The long-term goals of businesses


Businesses don’t seem to have any long–term goals apart from staying in business. They no doubt provide benefits to their shareholders and executives during their lifetime but why they aim at persisting in their existence with little reflection devoted to the “why?” of it is far from obvious. There is a clear analogy here with people and groups of people who – as we know from experience – persist in their endeavors without often much of a justification for why.

An analogy can be drawn here with a particular form of kinship structure which the anthropologist Marshall Sahlins explained in a 1961 paper called « The Segmentary Lineage: An Organization of Predatory Expansion » (*). In that paper, Sahlins described the segmentary lineage, a type of kinship structure often encountered in African traditional societies, where the lineage’s head strategy consists in invading the environment with his progeny of which he tries to maximize the number.
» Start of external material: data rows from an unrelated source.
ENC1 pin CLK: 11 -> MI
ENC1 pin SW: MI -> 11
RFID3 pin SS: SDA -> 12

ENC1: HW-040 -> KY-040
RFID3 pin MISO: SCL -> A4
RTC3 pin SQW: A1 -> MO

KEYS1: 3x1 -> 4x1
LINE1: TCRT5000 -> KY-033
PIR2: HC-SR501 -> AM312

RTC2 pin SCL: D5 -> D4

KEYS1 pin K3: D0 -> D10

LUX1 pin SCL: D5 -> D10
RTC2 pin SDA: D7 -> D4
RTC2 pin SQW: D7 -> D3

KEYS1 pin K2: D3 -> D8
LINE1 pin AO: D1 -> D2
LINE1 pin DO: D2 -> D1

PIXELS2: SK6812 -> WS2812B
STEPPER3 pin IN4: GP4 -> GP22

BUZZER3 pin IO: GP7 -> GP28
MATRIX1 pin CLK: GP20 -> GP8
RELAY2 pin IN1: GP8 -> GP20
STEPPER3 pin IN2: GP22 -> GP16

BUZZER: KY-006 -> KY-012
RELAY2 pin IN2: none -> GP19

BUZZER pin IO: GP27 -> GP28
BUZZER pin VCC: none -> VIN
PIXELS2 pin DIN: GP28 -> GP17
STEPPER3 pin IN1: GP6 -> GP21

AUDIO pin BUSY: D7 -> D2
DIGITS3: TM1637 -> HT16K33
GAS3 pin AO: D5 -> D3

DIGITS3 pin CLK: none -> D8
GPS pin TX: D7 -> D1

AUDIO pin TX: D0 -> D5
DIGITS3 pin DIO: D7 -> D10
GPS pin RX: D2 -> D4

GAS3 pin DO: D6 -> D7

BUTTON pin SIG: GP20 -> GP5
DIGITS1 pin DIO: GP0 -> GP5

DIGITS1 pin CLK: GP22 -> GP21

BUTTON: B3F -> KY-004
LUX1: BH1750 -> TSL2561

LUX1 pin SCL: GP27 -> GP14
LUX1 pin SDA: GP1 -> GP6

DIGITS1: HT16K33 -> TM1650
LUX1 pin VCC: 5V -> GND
As the paper’s subtitle made clear, Sahlins labeled the segmentary lineage, “an organization of predatory expansion.” The choice of the term “predatory” was however infelicitous as – although there is no accompanying social organization in these cases – this type of strategy is resorted to by animal populations which the field of “population dynamics” characterizes with the less dramatic and more adequate phrase of “colonizing behavior.”

Colonizing behavior is perfectly adapted to relatively unpopulated environments and it allows in particular a speedy expansion of life-forms. The African environments that Sahlins had in mind – I can testify to this – fitted that description and the label “colonizing” was much more apt therefore than the excessive “predatory” that Sahlins used instead.

Things change radically though once the environment which was the theater of such “colonizing” strategies becomes more densely populated. Just as with segmentary lineages, businesses within the capitalist system have no other long-term aim than their survival for an unlimited period of time. With lineages, the expansion strategy covers an ever increasing part of the environment and the resources it holds. The same with businesses, measuring the success of their strategy in terms of “market share.” With the segmentary lineage, the beneficiaries are its family members, its chiefs in particular. Similarly with businesses: the beneficiaries are their shareholders and even more so, their executives.

Within densely populated environments, the widening influence of a lineage over a territory or of a business over a market share allows that group to crowd out competition and to trend towards the optimal power balance in its view: that of a monopoly situation where the relationship with counterparties knows no constraint and the terms when dealing with them can properly be “dictated.”

A “colonizing” policy as I said allows life-forms to spread in no time within relatively unoccupied environments. However it first grows inadequate then plainly detrimental as the population’s density increases. Indeed, in crowded surroundings, the sole long-term goal shared by both segmentary lineages and businesses of ensuring their unlimited survival in time, end up in an unfettered war of all against all.

Ensuring one’s unlimited survival in time is the typical aim that nature left to its own devices assigns by default to every type of population. In reverse, within a nature which Man has domesticated to render it less harsh to his own fate, such aim needs to be reexamined due to its disposition to end up in disaster in environments which have ceased benefiting from further efforts at colonization. This conclusion applies no doubt to segmentary lineages but even more so to businesses. The time has come for them to assign themselves humanly significant aims to supplant the by now dysfunctional one which nature had assigned it by default.

(*) Sahlins, Marshall D., “The Segmentary Lineage: An Organization of Predatory Expansion,” American Anthropologist, April 1961, Vol. 63(2): 322-344.